I wonder now that the words could satisfy me: yet they did.
"How ever did you come here?" I asked him.
"How? Why, by train part of the way, and the rest I walked," said he. "No, I didn't come to Claxton Station. I wanted a word with you, and nobody else. I should have been too well known at Claxton Station." Then he stood and looked at me. "Kitty, you are prettier than ever," says he. "You dear little thing! I've never seen a lovelier girl. No, never. When I saw you just now, with your back against the tree in the sunshine, you looked just like a little angel," says he.

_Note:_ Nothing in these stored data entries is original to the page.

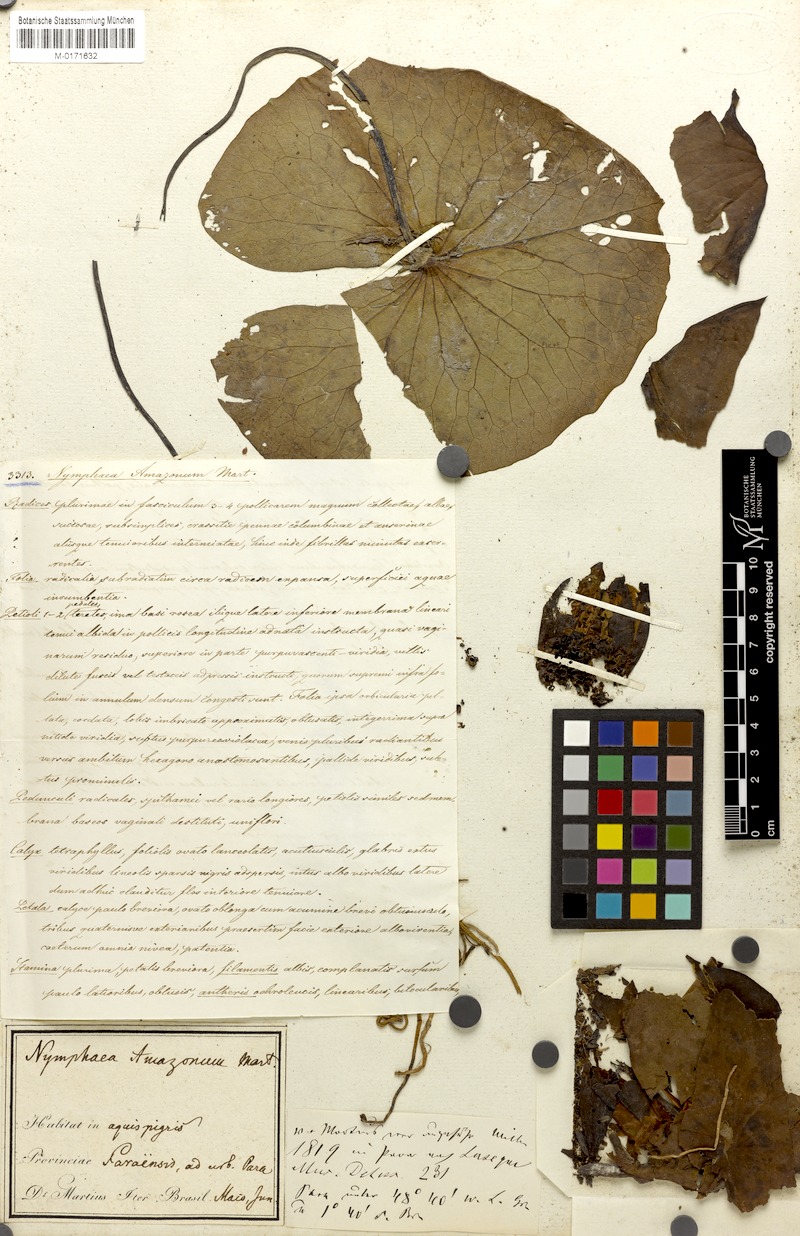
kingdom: Plantae
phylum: Tracheophyta
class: Magnoliopsida
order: Nymphaeales
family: Nymphaeaceae
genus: Nymphaea
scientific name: Nymphaea amazonum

I suppose it was natural I should be pleased with this rubbish, being, as I was, only a silly girl, and nothing at all of the angel in me. I might have told him it wasn't, to my knowledge, the way of angels to stand leaning against tree-trunks, doing nothing. But I only dropped my eyes, and felt happy.
"Just like a little angel," says he again.
"I like you to think me pretty," I said, in a whisper. And then, with a start, I went on: "But you are too late. Mary is gone."
"Yes, I know," said he. "If I'd come to see Mary, I should have come to Claxton Station, and not have walked six miles for nothing."
I'd forgotten that for the moment.
"Kitty, I mustn't stay long," said he. "I've something very particular to say, and I've got to make haste and be off."
Such an unhappy look came over his face as he spoke. I was facing the sun, and he had his back to it; but even so I couldn't help seeing his look nor how pulled and haggard he was. It flashed on me that something had happened, and I was frightened, thinking at once of Mary.